Liebe Sabi,
über deine Frage musste ich erst mal eine Weile nachdenken. "Mein Schicksal annehmen", wie soll ich das definieren , um es beantworten zu können? Seine Schicksal nimmt man bei dieser Krankheit mehrfach und doch nie an.
Ich glaube, dein Schicksal hast du zu ersten Mal schon angenommen genau in dem Augenblick, als du die Diagnose mit ihrer gesamten Tragweite wirklich realisiert hast. Im ersten Augenblick reagierte der Körper (so war es jedenfalls bei uns) wie mit Schock, ich fragte den Arzt nochmal, ob ich das richtig verstanden habe und wir alle drei waren noch nicht mal in der Lage, zu weinen, wir waren nur wie gelähmt vor Entsetzen. In der Nacht haben wir wohl keine Minute geschlafen, am nächsten Tag haben wir, wenn du so willst zum ersten Mal unser Schicksal angenommen. Wir sind zu unserem Sohn gefahren, haben uns alle drei in den Arm genommen und gesagt:"Was nützt es, wenn wir uns zerfleischen und von Angst auffressen lassen? Es wird nicht das kleinste Bißchen bessern! Also werden wir unser Leben so gut es geht gemeinsam leben und jeden Tag so nehmen, wie er kommt." Wir haben unserem Sohn, der wie wahrscheinlich jeder andere große Angst vor dem Sterben und wie es sein wird hatte, versprochen, diesen Weg bis zum Ende mit ihm zu gehen. Dieses Versprechen haben wir gehalten (wir haben ihn an jedem Tag bis zu seinem Tod gesehen, wir haben ihn in den letzten drei Tagen seines Todeskampfes nicht eine Sekunde verlassen, ich habe danach mein totes Kind in den Armen gehalten und zu guter letzt die Urne selbst zu seiner Ruhestätte getragen.
Den wirlkich endgültigen Tod annehmen - was soll ich dir dazu sagen. Schlaue Bücher sprechen von verschiedenen Phasen und ich kann das bisher nur bestätigen. Am Anfang war ich nur ganz uneigennützig froh, dass er keine Angst mehr haben und nicht mehr leiden muss.
Dann fing ich langsam an, die ganze Tragweite des Verlustes zu realisieren und gleichzeitig drehen sich immer noch meine Gedanken im Kreis - ich bin unglaublich wütend, wenn ich sehe, wie Leute mutwillig ihr Leben aufs Spiel setzen und sagen:"Mir doch egal!" Mein Sohn wollte so gerne auch mit seinen unglaublichen Einschränkungen noch ein bißchen leben und durfte es nicht. Ich bin so traurig, wenn ich daran denke, welche Banalitäten wir kurz vor seiner OP noch am Telefon ausgetauscht haben - wir wussten nicht, dass wir so das letzte Mal miteineander sprechen konnten. Es bricht mir das Herz, dass ich ihn so wenig trösten konnte, da er mir seine Ängste nicht sagen konnte und ich nicht wusste, was ihn bewegt.
Und ich bin unglaublich stolz auf ihn, mit welcher Würde und mit wieviel Kraft der sich nicht hat brechen lassen von diesem Ungeheuer in seinem Kopf.

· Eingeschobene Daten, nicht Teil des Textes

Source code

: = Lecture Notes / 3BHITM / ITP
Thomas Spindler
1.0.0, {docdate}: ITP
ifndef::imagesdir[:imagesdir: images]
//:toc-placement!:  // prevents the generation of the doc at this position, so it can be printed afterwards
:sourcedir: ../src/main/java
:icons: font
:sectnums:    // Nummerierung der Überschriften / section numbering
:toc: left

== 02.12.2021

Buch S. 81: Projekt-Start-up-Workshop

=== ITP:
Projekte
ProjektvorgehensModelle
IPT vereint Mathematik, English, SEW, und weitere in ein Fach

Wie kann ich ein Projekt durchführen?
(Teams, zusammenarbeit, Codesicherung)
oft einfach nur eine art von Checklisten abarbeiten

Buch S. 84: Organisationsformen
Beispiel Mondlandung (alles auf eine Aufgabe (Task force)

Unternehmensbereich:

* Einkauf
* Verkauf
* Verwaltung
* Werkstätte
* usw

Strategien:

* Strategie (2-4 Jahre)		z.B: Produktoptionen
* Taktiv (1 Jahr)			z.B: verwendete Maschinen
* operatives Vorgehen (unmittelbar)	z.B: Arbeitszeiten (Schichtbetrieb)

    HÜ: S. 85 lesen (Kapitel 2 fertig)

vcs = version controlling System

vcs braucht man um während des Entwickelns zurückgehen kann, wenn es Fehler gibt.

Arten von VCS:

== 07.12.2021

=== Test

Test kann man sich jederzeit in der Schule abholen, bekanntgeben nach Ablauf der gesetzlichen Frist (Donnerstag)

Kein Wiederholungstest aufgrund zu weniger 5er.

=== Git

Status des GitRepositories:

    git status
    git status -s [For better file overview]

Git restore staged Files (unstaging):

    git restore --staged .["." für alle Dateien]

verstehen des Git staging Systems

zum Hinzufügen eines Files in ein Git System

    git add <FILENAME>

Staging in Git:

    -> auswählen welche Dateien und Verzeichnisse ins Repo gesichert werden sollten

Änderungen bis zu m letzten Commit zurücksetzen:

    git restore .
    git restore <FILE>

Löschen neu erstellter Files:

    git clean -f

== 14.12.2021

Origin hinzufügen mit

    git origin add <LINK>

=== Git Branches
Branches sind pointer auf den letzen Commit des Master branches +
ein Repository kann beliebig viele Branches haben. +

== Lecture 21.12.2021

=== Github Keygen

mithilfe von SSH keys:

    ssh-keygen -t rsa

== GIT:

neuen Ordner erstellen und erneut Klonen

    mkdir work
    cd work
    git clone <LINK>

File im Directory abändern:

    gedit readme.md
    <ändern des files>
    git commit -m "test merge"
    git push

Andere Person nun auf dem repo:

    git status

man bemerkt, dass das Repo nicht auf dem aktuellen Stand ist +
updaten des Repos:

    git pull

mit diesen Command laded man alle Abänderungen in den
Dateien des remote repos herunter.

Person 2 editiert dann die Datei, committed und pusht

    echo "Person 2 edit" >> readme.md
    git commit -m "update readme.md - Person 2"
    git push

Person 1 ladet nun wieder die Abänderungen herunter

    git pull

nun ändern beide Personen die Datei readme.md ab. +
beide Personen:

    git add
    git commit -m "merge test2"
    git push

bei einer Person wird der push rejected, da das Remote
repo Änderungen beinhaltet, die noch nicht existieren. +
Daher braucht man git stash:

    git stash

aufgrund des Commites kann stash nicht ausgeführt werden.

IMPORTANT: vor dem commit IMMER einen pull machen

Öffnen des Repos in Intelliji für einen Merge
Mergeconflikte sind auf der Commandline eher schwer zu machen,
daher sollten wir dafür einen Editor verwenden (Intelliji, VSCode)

Das einzige, was hilft, ist R E D E N - schluck nur nicht deine Trauer und deine Emotionen herunter, auch wenn sie anderen Leuten unbequem sind, du erstickst sonst daran. Und nimm dir Zeit, es wird nichts ungeschehen, du wirst nichts vergessen, aber die tiefen Löcher, in die du fallen wirst, werden seltener und die Trauer wird dich irgendwann nicht mehr wie wütende Wölfe überfallen, sondern gleichmäßiger und wie ein sanfter grauer Schleier.